Dame Louise: I think the best way to defend democracy is to ensure that our institutions are as strong as possible. We ensure that the institutions reflect majority points of view and that they're not hijacked by extremes. That's the best hope, wonderful essay by Michael Ignatieff recently on this point. Yes, people have objection views that we may find anathema but the goal is to ensure that those views remain held by very small numbers of people, which I believe they currently are.
Brian Lehrer: One last thing before we run out of time, to come back to something that you mentioned earlier in the conversation, a listener texts, "The guest mentioned that military service no longer allows for the opportunity to be part of your community. Why is that?" I think that person may have misheard you a little bit. You were saying that military service used to be more universal. It put people from very different backgrounds around the country into contact with each other, and that built community across the lines of whatever your upbringing was.
You suggested something like that in not necessarily a military context, but all kinds of service context. You probably know we have something like that in this country called AmeriCorps started way back in the Clinton administration.

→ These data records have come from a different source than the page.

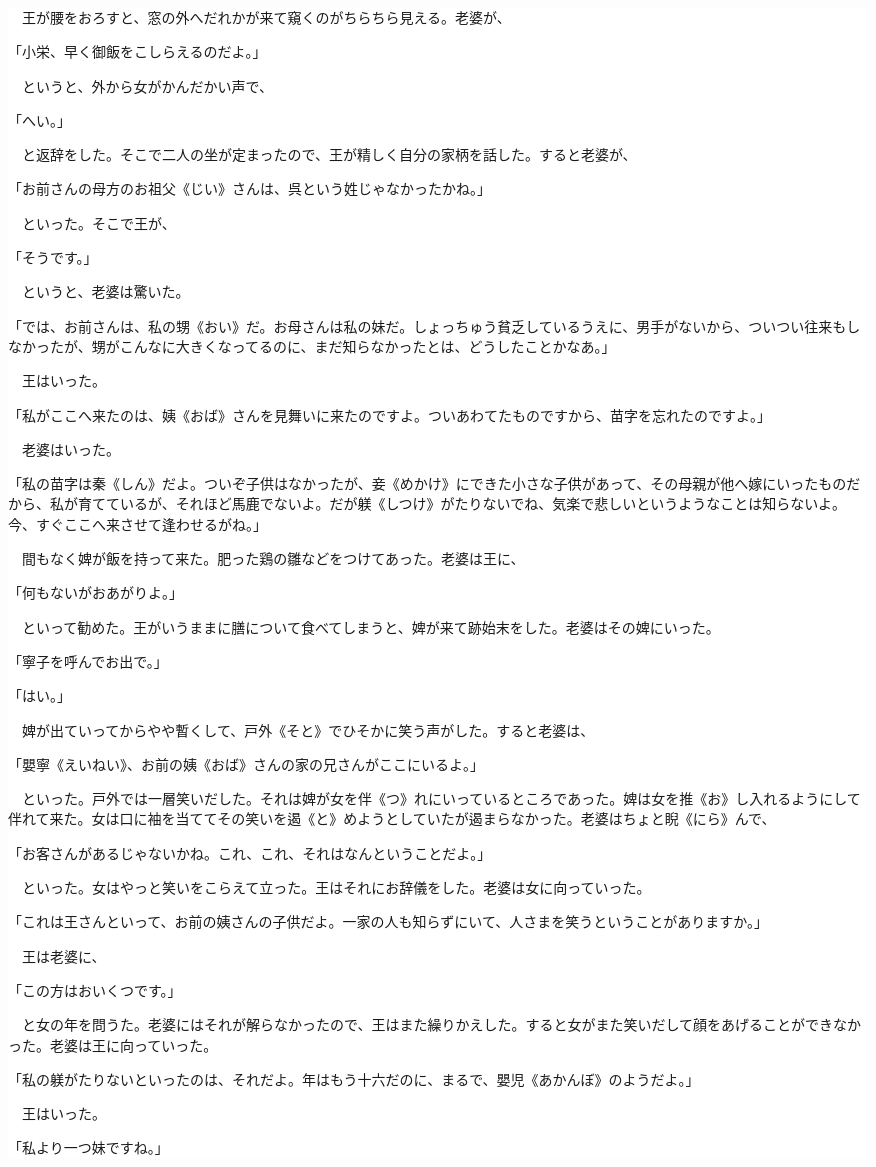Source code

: 　王が腰をおろすと、窓の外へだれかが来て窺くのがちらちら見える。老婆が、

「小栄、早く御飯をこしらえるのだよ。」

　というと、外から女がかんだかい声で、

「へい。」

　と返辞をした。そこで二人の坐が定まったので、王が精しく自分の家柄を話した。すると老婆が、

「お前さんの母方のお祖父《じい》さんは、呉という姓じゃなかったかね。」

　といった。そこで王が、

「そうです。」

　というと、老婆は驚いた。

「では、お前さんは、私の甥《おい》だ。お母さんは私の妹だ。しょっちゅう貧乏しているうえに、男手がないから、ついつい往来もしなかったが、甥がこんなに大きくなってるのに、まだ知らなかったとは、どうしたことかなあ。」

　王はいった。

「私がここへ来たのは、姨《おば》さんを見舞いに来たのですよ。ついあわてたものですから、苗字を忘れたのですよ。」

　老婆はいった。

「私の苗字は秦《しん》だよ。ついぞ子供はなかったが、妾《めかけ》にできた小さな子供があって、その母親が他へ嫁にいったものだから、私が育てているが、それほど馬鹿でないよ。だが躾《しつけ》がたりないでね、気楽で悲しいというようなことは知らないよ。今、すぐここへ来させて逢わせるがね。」

　間もなく婢が飯を持って来た。肥った鶏の雛などをつけてあった。老婆は王に、

「何もないがおあがりよ。」

　といって勧めた。王がいうままに膳について食べてしまうと、婢が来て跡始末をした。老婆はその婢にいった。

「寧子を呼んでお出で。」

「はい。」

　婢が出ていってからやや暫くして、戸外《そと》でひそかに笑う声がした。すると老婆は、

「嬰寧《えいねい》、お前の姨《おば》さんの家の兄さんがここにいるよ。」

　といった。戸外では一層笑いだした。それは婢が女を伴《つ》れにいっているところであった。婢は女を推《お》し入れるようにして伴れて来た。女は口に袖を当ててその笑いを遏《と》めようとしていたが遏まらなかった。老婆はちょと睨《にら》んで、

「お客さんがあるじゃないかね。これ、これ、それはなんということだよ。」

　といった。女はやっと笑いをこらえて立った。王はそれにお辞儀をした。老婆は女に向っていった。

「これは王さんといって、お前の姨さんの子供だよ。一家の人も知らずにいて、人さまを笑うということがありますか。」

　王は老婆に、

「この方はおいくつです。」

　と女の年を問うた。老婆にはそれが解らなかったので、王はまた繰りかえした。すると女がまた笑いだして顔をあげることができなかった。老婆は王に向っていった。

「私の躾がたりないといったのは、それだよ。年はもう十六だのに、まるで、嬰児《あかんぼ》のようだよ。」

　王はいった。

「私より一つ妹ですね。」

The proposals for those kinds of things, when AmeriCorps was created, I think it's accurate to say some of them wanted to go much further. Some of them talked about a mandatory one-year of service. It wasn't going to necessarily be military service.
It might be some kind of social work or some kind of community-based work of all different kinds that people could sign up for from a list of options, but that everybody would have to do it when they turned 18. That got watered down into the voluntary AmeriCorps, which involves in real life, relatively few people. Do you think that something like that could be expanded in any way to be much more universal, whether it's in a mandatory or voluntary model?
Dame Louise: I absolutely hope so. Yes, my point was I was referring to the draft when people were compelled to join the military and then interact with people very different from themselves. We've seen the funding from AmeriCorps decline. We've been working with states with the idea that if we were to help states establish successful community service initiatives, just like the ones you described, then it might become a norm. Other states might follow.
The one way to ensure opposition to an initiative is to make it mandatory. Our goal would be I would love to see a popular mandatory year of community service. I think those two are never going to go together. Instead, I think we should create a norm, endeavor to build a norm around the fact that every young person spends one year contributing to their community in some way. Whether it's the Peace Corps or AmeriCorps or working in their local hospital or food kitchen or what have you, but doing that with other people from different backgrounds than themselves.
Brian Lehrer: Dame Louise Richardson, formerly President of Oxford University and St. Andrews, is it university or college?
Dame Louise: University.
Brian Lehrer: Over there, now president of the Carnegie Corporation of New York over here and leading it to focus short, medium, and long term on the issue of polarization. Thank you so much for sharing some of your thinking with us and taking phone calls.
Dame Louise: Thank you so much, and thank you to those who called in, too.